In this poorly recorded piece for 400 electric guitars it is obvious that with enough physical presence electric guitars can cease to sound like electric guitars. The rhythmic accuracy fuses into what sounds like a bowed continuum. With this mass their harmonies no longer clang or merely even shimmer they can now truly ring, resonate, and caress.
Both of these tracks have compositional demonstrations of what is arguably one of the most famous auditory illusions – the Shepard tone, a veritable auditory barber pole where, in the constantly rotating movement, it is nearly impossible to identify where one line ends and another begins. Although this auditory illusion can easily come across as one of the cheaper contemporary music clichés to an ear well versed in contemporary compositional techniques, I find that the dirty raw striving in Glenn Branca’s Symphony #6 (Devil Choirs at the Gates of Heaven) holds up consistently on multiple listenings.

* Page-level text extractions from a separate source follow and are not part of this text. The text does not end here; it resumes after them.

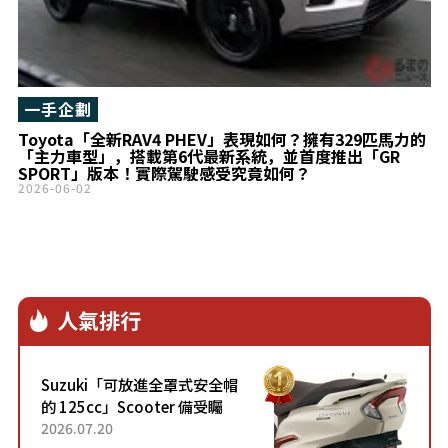
一手企劃
Toyota「全新RAV4 PHEV」表現如何？擁有329匹馬力的
「主力車型」，搭載第6代最新系統，並首度推出「GR
SPORT」版本！實際駕駛感受究竟如何？
2026-06-02
人氣排行
Suzuki「可放進全罩式安全帽
的 125cc」Scooter 備受矚
目！採用全新流線設計與各項
2026.07.20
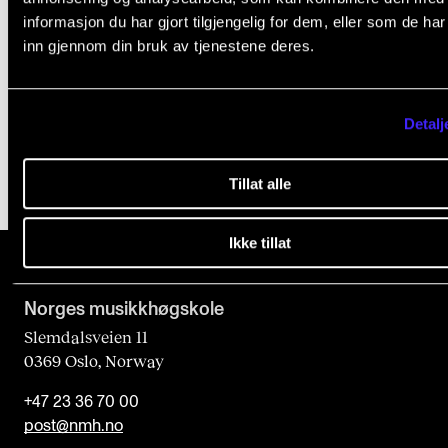
VUKUMA - Videreutdanning i kulturelt mangfold
informasjon du har gjort tilgjengelig for dem, eller som de ha
musikkundervisningen
inn gjennom din bruk av tjenestene deres.
VUMUSPED - Musikk 1, 11. -13. trinn
VUARTDIP - Artist Diploma i utøvende musikk
Detalj
Tillat alle
Ikke tillat
Norges musikk­høgskole
Slemdalsveien 11
0369 Oslo, Norway
+47 23 36 70 00
post@nmh.no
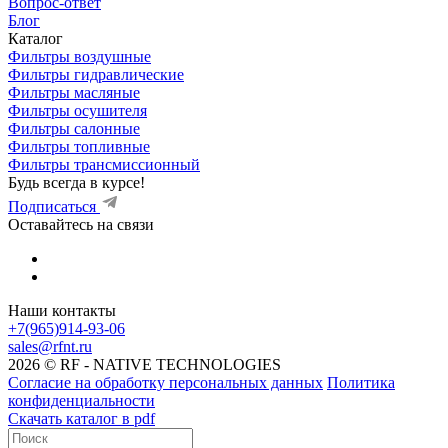
Вопрос-ответ
Блог
Каталог
Фильтры воздушные
Фильтры гидравлические
Фильтры масляные
Фильтры осушителя
Фильтры салонные
Фильтры топливные
Фильтры трансмиссионный
Будь всегда в курсе!
Подписаться
Оставайтесь на связи
Наши контакты
+7(965)914-93-06
sales@rfnt.ru
2026 © RF - NATIVE TECHNOLOGIES
Согласие на обработку персональных данных
Политика
конфиденциальности
Скачать каталог в pdf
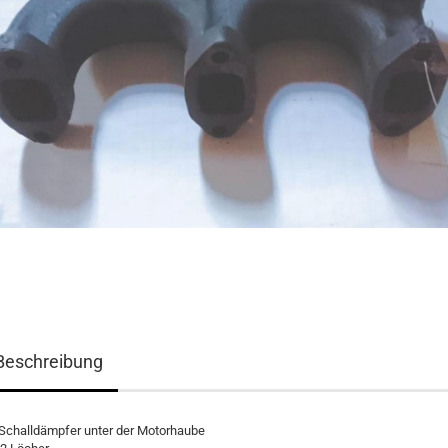
Beschreibung
 Schalldämpfer unter der Motorhaube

In contrast, Jean-Claude Risset’s “Mutations” is one the original classics in the digital acousmatic age and was the first composition ever to use a Shepard tone. This short, delicate, and almost perfect work seamlessly transforms (or “mutates”) into the first Shepard Tone ever found in a musical composition – a one ten octave glissando reiterated in a ten part cannon.
A friend of mine recently suggested starting a contemporary music mp3 blog to share and promote some great, yet fairly obscure, music. I was instantly reminded of some similar suggestions I’ve been given in the past, an old dream of programming my own radio show, and this blog at Sequenza21. After sifting through my collection and getting some ideas I decided to post this, the first in a series of mp3 blogs – Discordance, Gloria, and Communion.
The first piece I’ve chosen is my favorite tape piece by Iannis Xenakis – Bohor. This work is dedicates to Pierre Schaeffer, who didn’t quite appreciate this piece, saying “Boror was in the worst case (I do mean, best) the wood fires of his beginnings. No longer were we dealing with small embers, but with a huge firecracker, an offensive accumulation of whacks of scalpel in your ears at the highest level on the pentiomenter.” (“Chroniques xenakiennes,” Regards sure Iannis Xenakis (1991) 85) To fully appreciate this work I recommend listening to it (preferably with headphones) at the loudest tolerable volume to better appreciate Xenakis’s slow construction and demolition of a stunning sonic architecture.
The second mp3 is the first movement from Glenn Branca’s Symphony #3 (Gloria). This symphony is scored for a collection of amplified metal wires (which Glenn Branca invented) and drums. Similar in concept to some of La Monte Young’s sound installations, this symphony derives its material from the harmonic series. As the work unfolds, the listener is gloriously enveloped by the first 127 harmonics of the archetypal rock fundamental – E.
The final piece is the last movement of Pierre Henry’s Messe de Liverpool. This complete work is closely linked of the traditional Mass form. For example, in every movement except the last, the music contains spoken fragments from ordinary mass. These fragments are transformed and overlaid with other sounds in the type of imaginative and engaging paths that only Pierre Henry creates. These paths are so miraculous and extraordinary that one only realizes that he or she has arrived at the final communion by the time the final movement is half over.